We therefore recommend that in cases where more than two non-arm's-length transactions take place prior to the arm's-length sale that the company be required to pay royalty based on index prices.

C) Location and Quality Differentials. We believe the proposal to eliminate MMS-published location and quality differentials will again put MMS auditors at a disadvantage when trying to determine underpayment of royalties. These differentials are the deductions companies are allowed under the rule to reduce their royalty payments to the government. Therefore, it is important that MMS have a firm grasp on the reasoning behind the amounts of these deductions and the information needed to confirm that industry standards are used with the federal government. As the proposed language now stands, MMS may be giving companies the ability to deduct the entire cost of transporting from the lease to the refinery, rather than having that deduction limited to the cost of transporting from the lease to the index pricing point.

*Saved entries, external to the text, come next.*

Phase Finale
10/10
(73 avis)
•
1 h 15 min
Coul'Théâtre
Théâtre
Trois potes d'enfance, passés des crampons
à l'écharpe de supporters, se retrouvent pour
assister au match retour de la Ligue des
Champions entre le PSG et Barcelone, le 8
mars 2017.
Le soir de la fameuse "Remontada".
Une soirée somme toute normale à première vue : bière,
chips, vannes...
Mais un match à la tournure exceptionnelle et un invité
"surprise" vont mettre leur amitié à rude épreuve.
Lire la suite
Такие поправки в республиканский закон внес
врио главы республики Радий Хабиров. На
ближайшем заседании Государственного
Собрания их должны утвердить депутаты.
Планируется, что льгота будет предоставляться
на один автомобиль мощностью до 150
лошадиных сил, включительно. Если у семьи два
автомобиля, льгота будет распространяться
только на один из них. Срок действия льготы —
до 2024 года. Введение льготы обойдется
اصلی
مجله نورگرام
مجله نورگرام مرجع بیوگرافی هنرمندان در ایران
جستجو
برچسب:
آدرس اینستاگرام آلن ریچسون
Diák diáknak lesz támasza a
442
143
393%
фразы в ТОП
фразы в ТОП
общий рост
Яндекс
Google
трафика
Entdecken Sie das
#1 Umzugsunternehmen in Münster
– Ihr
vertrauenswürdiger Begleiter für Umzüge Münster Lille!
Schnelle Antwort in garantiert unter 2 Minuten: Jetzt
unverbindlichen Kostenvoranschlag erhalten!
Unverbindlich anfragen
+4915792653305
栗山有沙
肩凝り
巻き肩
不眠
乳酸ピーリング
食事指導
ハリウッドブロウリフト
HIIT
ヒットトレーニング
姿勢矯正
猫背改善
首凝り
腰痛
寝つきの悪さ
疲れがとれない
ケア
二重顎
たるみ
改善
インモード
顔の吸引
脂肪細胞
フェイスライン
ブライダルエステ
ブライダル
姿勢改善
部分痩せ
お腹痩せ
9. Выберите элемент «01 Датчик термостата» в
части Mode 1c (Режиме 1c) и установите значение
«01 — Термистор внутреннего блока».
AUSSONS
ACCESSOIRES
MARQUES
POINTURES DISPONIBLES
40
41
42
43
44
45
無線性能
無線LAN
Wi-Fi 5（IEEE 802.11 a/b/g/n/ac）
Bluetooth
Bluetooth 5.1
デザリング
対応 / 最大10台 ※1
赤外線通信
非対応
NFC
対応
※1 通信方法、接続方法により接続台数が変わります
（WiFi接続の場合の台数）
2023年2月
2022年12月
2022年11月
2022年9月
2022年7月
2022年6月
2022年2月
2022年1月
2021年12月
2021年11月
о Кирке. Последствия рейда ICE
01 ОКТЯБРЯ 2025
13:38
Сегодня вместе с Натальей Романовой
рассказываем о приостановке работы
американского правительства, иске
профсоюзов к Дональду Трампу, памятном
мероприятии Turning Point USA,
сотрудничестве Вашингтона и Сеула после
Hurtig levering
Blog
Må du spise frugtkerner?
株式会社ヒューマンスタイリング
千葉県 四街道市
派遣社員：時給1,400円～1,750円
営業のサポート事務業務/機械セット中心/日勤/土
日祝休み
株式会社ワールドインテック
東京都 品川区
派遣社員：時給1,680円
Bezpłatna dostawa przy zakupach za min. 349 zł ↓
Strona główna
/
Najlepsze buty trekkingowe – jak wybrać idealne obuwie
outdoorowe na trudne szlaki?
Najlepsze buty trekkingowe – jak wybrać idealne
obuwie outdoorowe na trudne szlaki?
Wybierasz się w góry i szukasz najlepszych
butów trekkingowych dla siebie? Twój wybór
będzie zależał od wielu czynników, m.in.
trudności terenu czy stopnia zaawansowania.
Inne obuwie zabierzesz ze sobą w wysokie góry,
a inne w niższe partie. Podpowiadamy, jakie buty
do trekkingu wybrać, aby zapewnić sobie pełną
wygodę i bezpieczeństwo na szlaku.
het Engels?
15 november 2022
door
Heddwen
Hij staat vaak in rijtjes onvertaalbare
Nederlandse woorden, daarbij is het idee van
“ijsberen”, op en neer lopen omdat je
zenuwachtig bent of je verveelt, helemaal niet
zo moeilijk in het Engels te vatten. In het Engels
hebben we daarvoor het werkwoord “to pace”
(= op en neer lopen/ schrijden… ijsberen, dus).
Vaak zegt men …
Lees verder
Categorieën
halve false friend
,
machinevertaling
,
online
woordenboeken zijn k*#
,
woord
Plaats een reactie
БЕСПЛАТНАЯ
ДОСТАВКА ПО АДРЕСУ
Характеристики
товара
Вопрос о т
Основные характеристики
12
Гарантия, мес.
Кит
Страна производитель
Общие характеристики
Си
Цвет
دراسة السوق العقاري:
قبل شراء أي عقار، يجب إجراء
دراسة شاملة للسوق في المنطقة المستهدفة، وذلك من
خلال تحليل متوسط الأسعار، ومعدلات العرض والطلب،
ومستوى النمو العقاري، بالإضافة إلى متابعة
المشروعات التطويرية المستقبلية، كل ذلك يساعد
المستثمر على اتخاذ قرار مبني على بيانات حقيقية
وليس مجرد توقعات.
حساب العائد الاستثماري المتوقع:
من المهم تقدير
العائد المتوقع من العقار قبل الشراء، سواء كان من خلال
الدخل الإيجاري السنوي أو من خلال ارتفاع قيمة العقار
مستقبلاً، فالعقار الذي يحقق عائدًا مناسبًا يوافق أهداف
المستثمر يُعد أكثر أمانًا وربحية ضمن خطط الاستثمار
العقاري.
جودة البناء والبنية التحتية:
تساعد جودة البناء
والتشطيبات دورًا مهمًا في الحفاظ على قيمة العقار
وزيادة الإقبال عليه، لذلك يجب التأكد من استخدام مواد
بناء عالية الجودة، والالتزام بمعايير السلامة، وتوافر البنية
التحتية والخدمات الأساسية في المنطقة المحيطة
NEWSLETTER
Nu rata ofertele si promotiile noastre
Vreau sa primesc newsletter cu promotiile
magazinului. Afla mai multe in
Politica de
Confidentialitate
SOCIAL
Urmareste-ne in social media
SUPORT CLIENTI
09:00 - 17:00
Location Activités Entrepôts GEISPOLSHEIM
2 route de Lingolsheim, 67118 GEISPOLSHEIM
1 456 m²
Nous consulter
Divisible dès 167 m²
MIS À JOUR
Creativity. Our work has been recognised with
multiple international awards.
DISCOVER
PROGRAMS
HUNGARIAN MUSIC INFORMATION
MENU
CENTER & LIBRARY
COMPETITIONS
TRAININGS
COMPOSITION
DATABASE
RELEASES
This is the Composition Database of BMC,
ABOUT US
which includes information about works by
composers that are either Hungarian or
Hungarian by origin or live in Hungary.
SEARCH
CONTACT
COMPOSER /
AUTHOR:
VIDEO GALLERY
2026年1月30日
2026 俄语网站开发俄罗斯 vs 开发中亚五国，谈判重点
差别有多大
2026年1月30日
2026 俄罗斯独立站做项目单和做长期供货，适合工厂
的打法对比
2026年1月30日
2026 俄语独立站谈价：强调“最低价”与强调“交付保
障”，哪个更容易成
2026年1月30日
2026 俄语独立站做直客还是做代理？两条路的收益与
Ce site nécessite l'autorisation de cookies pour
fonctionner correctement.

We are opposed to this and ask that MMS require the use of standardized location differentials. It would put the government on a more even playing field if these differentials were standardized and made publicly available.

D) Secretarial Re-determinations. Finally, we believe that if MMS provides for Secretarial re-determinations of value indicators, that such new indicators be required to provide the same safeguards as those in the proposed rule -- transparency based on a competitive open market.

We hope this is the last time this rule is re-opened for comment. As Susan Kladiva of the GAO testified in Congress in May, 1999 regarding their review of MMS' rule making process: "...the General Accounting Office is not too prone to be complimentary of agencies when we do work...we [GAO] believe that they've [MMS] been deliberate and that they have taken all due care to include the positions and to respond to the positions that have been put forth by the states, as well as the industry...So it appears to be a long time. But we believe that it has been thoughtfully approached."

We do too. Please move forward and implement the rule.